At least 841 people executed in Iran in 2025, UN says

The United Nations rights office said there had been a "major increase in executions during the first half of 2025".
More than 800 people have been executed in Iran since the start of the year, the UN said Friday, decrying "a systematic pattern of using the death penalty as a tool of state intimidation".
The United Nations rights office said there had been a "major increase in executions during the first half of 2025".
"Iranian authorities have executed at least 841 people since the beginning of the year and up until August 28, 2025," spokeswoman Ravina Shamdasani told reporters in Geneva, warning that "the real situation might be different. It might be worse, given the lack of transparency".
In July alone, she said Iran had executed at least 110 individuals — double the number of people executed in July 2024.
"The high number of executions indicates a systematic pattern of using death penalty as a tool of state intimidation, with disproportionate targeting of ethnic minorities and migrants," she cautioned.
Shamdasani in particular lamented the use of public executions in Iran, with the rights office documenting seven such cases since the beginning of the year.

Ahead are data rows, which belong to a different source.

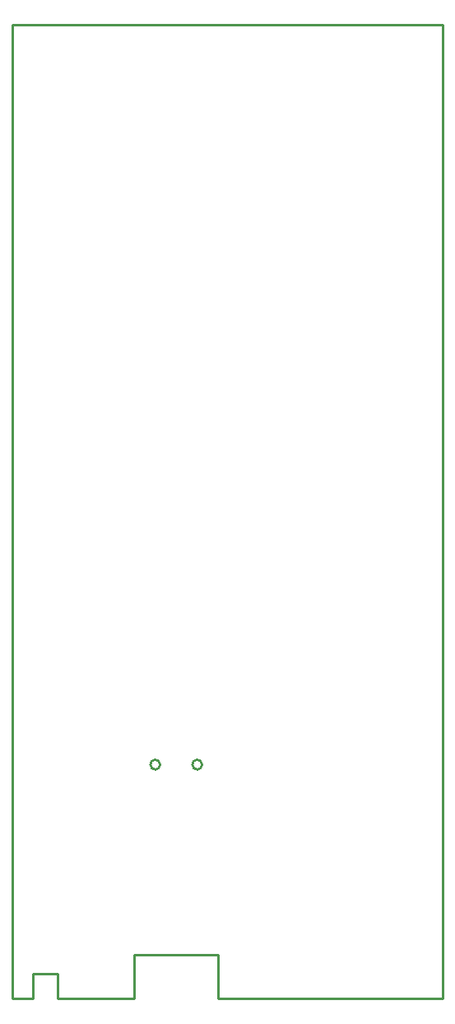
<source format=gko>
G04 Layer_Color=16711935*
%FSLAX24Y24*%
%MOIN*%
G70*
G01*
G75*
%ADD36C,0.0100*%
D36*
X5997Y9450D02*
G03*
X5997Y9450I-197J0D01*
G01*
X7697D02*
G03*
X7697Y9450I-197J0D01*
G01*
X1850Y0D02*
X4950D01*
X0D02*
X850D01*
Y1000D01*
X1850D01*
Y0D02*
Y1000D01*
X8350Y0D02*
Y1750D01*
Y0D02*
X17450D01*
X4950Y1750D02*
X8350D01*
X4950Y0D02*
Y1750D01*
X0Y0D02*
Y7200D01*
X17450Y0D02*
Y7200D01*
X0Y23200D02*
Y39350D01*
X17450Y23200D02*
Y39350D01*
X0D02*
X17450D01*
Y7200D02*
Y23200D01*
X0Y7200D02*
Y23200D01*
M02*

</source>
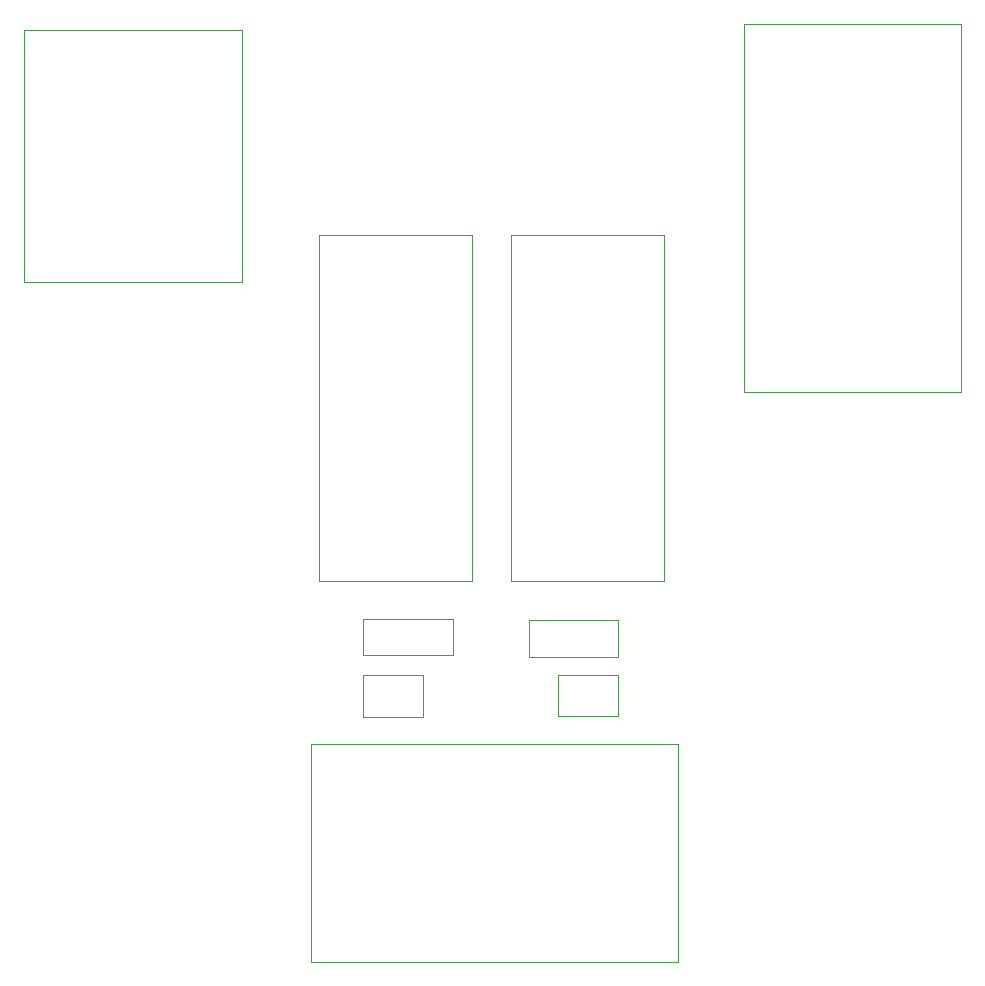
<source format=gbr>
%TF.GenerationSoftware,KiCad,Pcbnew,7.0.7+dfsg-1*%
%TF.CreationDate,2023-09-26T20:47:21-04:00*%
%TF.ProjectId,Relaybox,52656c61-7962-46f7-982e-6b696361645f,v1*%
%TF.SameCoordinates,Original*%
%TF.FileFunction,Other,User*%
%FSLAX46Y46*%
G04 Gerber Fmt 4.6, Leading zero omitted, Abs format (unit mm)*
G04 Created by KiCad (PCBNEW 7.0.7+dfsg-1) date 2023-09-26 20:47:21*
%MOMM*%
%LPD*%
G01*
G04 APERTURE LIST*
%ADD10C,0.050000*%
%ADD11C,0.100000*%
G04 APERTURE END LIST*
D10*
%TO.C,C2*%
X122400000Y-119300000D02*
X122400000Y-122800000D01*
X122400000Y-122800000D02*
X127500000Y-122800000D01*
X127500000Y-119300000D02*
X122400000Y-119300000D01*
X127500000Y-122800000D02*
X127500000Y-119300000D01*
D11*
%TO.C,J3*%
X156552500Y-64200000D02*
X138137500Y-64200000D01*
X138137500Y-64200000D02*
X138137500Y-95315000D01*
X138137500Y-95315000D02*
X156552500Y-95315000D01*
X156552500Y-95315000D02*
X156552500Y-64200000D01*
%TO.C,J2*%
X77192500Y-86068000D02*
X95607500Y-86068000D01*
X95607500Y-86068000D02*
X95607500Y-64732000D01*
X95607500Y-64732000D02*
X77192500Y-64732000D01*
X77192500Y-64732000D02*
X77192500Y-86068000D01*
D10*
%TO.C,K2*%
X131400000Y-111350000D02*
X131400000Y-82050000D01*
X131400000Y-82050000D02*
X118400000Y-82050000D01*
X118400000Y-111350000D02*
X131400000Y-111350000D01*
X118400000Y-82050000D02*
X118400000Y-111350000D01*
D11*
%TO.C,J1*%
X132600000Y-143602500D02*
X101485000Y-143602500D01*
X101485000Y-143602500D02*
X101485000Y-125187500D01*
X101485000Y-125187500D02*
X132600000Y-125187500D01*
X132600000Y-125187500D02*
X132600000Y-143602500D01*
D10*
%TO.C,D1*%
X105910000Y-114550000D02*
X105910000Y-117650000D01*
X105910000Y-117650000D02*
X113490000Y-117650000D01*
X113490000Y-114550000D02*
X105910000Y-114550000D01*
X113490000Y-117650000D02*
X113490000Y-114550000D01*
%TO.C,C1*%
X110950000Y-122850000D02*
X110950000Y-119350000D01*
X110950000Y-119350000D02*
X105850000Y-119350000D01*
X105850000Y-122850000D02*
X110950000Y-122850000D01*
X105850000Y-119350000D02*
X105850000Y-122850000D01*
%TO.C,D2*%
X127490000Y-117750000D02*
X127490000Y-114650000D01*
X127490000Y-114650000D02*
X119910000Y-114650000D01*
X119910000Y-117750000D02*
X127490000Y-117750000D01*
X119910000Y-114650000D02*
X119910000Y-117750000D01*
%TO.C,K1*%
X115150000Y-111350000D02*
X115150000Y-82050000D01*
X115150000Y-82050000D02*
X102150000Y-82050000D01*
X102150000Y-111350000D02*
X115150000Y-111350000D01*
X102150000Y-82050000D02*
X102150000Y-111350000D01*
%TD*%
M02*

</source>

"Public executions add an extra layer of outrage upon human dignity... not only on the dignity of the people concerned, the people who are executed, but also on all those who have to bear witness," she said.
"The psychological trauma of bearing witness to somebody being hanged in public, particularly for children, is unacceptable.".
Shamdasani said that 11 individuals were currently facing "imminent execution" in Iran, including six who have been charged with "armed rebellion" due to alleged membership of the exiled opposition People's Mujahedeen Organization of Iran (MEK).
The other five had been sentenced to death over their participation in large-scale protests in 2022, she said, adding that Iran's supreme court confirmed last week the death sentence against workers' rights activist Sharifeh Mohammadi.
"The death penalty is incompatible with the right to life and irreconcilable with human dignity," she insisted.
"It creates an unacceptable risk of executing innocent people. It should never be imposed for conduct that is protected under international human rights law."
The UN rights office was urging Iran's government "not to implement the death penalty against these and other individuals on death row", Shamdasani said.